13

55 13 2
                                    

Sepanjang perjalanan menuju kantor, Harry tidak pernah melepaskan genggaman tangannya pada tangan Abel. Mereka berdua semakin mesra layaknya pasangan baru, walaupun memang benar kenyataannya bahwa hubungan mereka masih terbilang baru.

Belum ada kata-kata cinta yang terlontar dari mulut masing-masing untuk satu sama lain. Mereka hanya lebih dekat, selayaknya pasangan suami istri pada umumnya.

Sesampainya di kantor Harry, pria itu langsung berlari kecil ke sisi Abel untuk membukakan pintu. Setelah kembali menggenggam tangan Abel, Harry melemparkan kunci mobilnya ke satpam yang biasa memarkirkan mobil Harry jika ia malas berjalan jauh.

"Pagi, Pak Harry. Pagi juga, Dek Isabelle." Sapa petugas resepsionis di balik mejanya.

"Gue dipanggil Dek sama dia, Harry. Dia gak tau aja gue nyonya di sini." Bisik Abel, membuat Harry terkekeh.

"One day, Isa. They'll know."

Mereka terus berjalan hingga tiba di dalam elevator yang kosong. Saat pintunya hampir tertutup, Harry melihat seseorang berlari ke arah elevator. Pun Harry menekan tombol tanda buka sehingga pintu besi tersebut tidak jadi tertutup.

"Makasih, Pak Harry." Rupanya Becca yang datang terburu-buru.

Harry melepaskan genggamannya dari Abel dan berdiri tegak, bersandar pada dinding sembari elevator membawa mereka naik ke lantai atas.

Canggung.

Sementara Abel, matanya menatap nanar pada Harry. Ia heran kenapa Harry melepaskannya di depan Becca, tapi tidak di depan karyawan lain. Suatu hari mereka akan tau, kata Harry. Namun bagaimana dengan Becca?

"Pak," Panggil Becca, membuat keduanya menoleh pada wanita itu. "Saya masak lebih buat bekal hari ini. Diterima ya, Pak. Semoga suka."

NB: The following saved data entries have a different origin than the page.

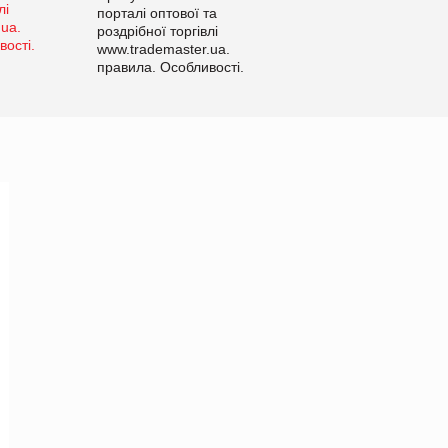
порталі оптової та
роздрібної торгівлі
www.trademaster.ua.
правила. Особливості.
Рекомендації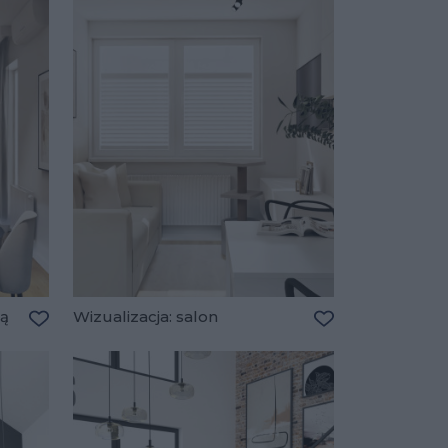
ią
Wizualizacja: salon
Dodaj do ulubionych
Dodaj do ulubio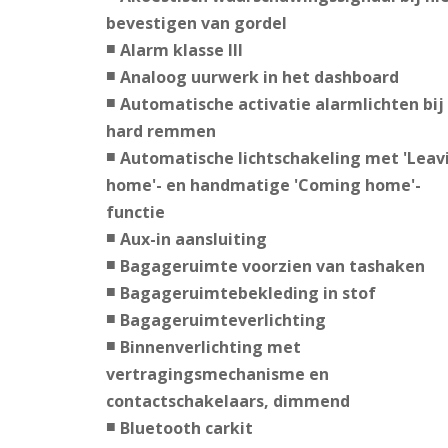
bevestigen van gordel
Alarm klasse III
Analoog uurwerk in het dashboard
Automatische activatie alarmlichten bij
hard remmen
Automatische lichtschakeling met 'Leav
home'- en handmatige 'Coming home'-
functie
Aux-in aansluiting
Bagageruimte voorzien van tashaken
Bagageruimtebekleding in stof
Bagageruimteverlichting
Binnenverlichting met
vertragingsmechanisme en
contactschakelaars, dimmend
Bluetooth carkit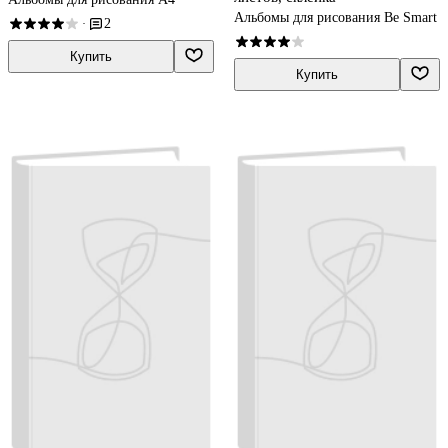
Альбомы для рисования Be Smart
2
·
Купить
Купить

Abel memutar bola matanya, menyaksikan kotak makan Becca berpindah tangan ke Harry.

"Terima kasih, Becca." Ujar Harry dengan senyumnya.

"Sama-sama, Pak. Ehm.. tapi porsinya cuma cukup untuk 1 orang, Pak. Saya gak tau kalau keponakan Bapak ikut ke kantor lagi." Becca melirik sekilas pada Abel.

"Oh, gapapa kok, Bec--"

"Gue gak laper juga. Makasih." Abel memotong ucapan Harry.

Becca terlihat memaksakan senyumannya kemudian menunduk, sementara Harry menggaruk tengkuknya yang tidak gatal.

Awal yang sangat tidak baik.

ISABELLE's POV

Kenapa gue semakin benci sama Becca? Dulu, gue bisa aja bersikap bodo amat walaupun gue gak suka sifat genitnya. Tapi sekarang, gue ngerasain ada sesuatu yang bikin gue pengen bilang ke semua orang kalo gue ini istrinya Harry dan Harry suami gue.

Dulu gue bisa terima waktu Harry kenalin gue sebagai ponakan, sekarang gue ngerasa tersinggung.

Gue perhatiin sejak Becca masuk ke dalem elevator, dia selalu curi pandang ke Harry terus senyum-senyum sendiri abis itu.

Belom aja gue colok matanya.

Begitu pintu elevator kebuka, gue jalan lebih dulu dari Harry sama Becca. Gue gak mau lama-lama di ruangan yang cuma ada Harry sama Becca doang.

Samar-samar gue denger Becca sama Harry ngomong sesuatu, tapi gak gue gubris karena gue maunya langsung ke ruangan Harry.

"Selamat bekerja, Pak Harry."

Najis.

"Terima kasih, Becca. Kamu juga."

Genit.

Nyampe di ruangan Harry, gue langsung buka pintunya terus sengaja gue tutup agak kasar. Gue gak tau kalo Harry ngikutin gue di belakang, jadinya hidung dia kena pintu waktu gue tutup. Biar aja. Biar tambah belang hidungnya.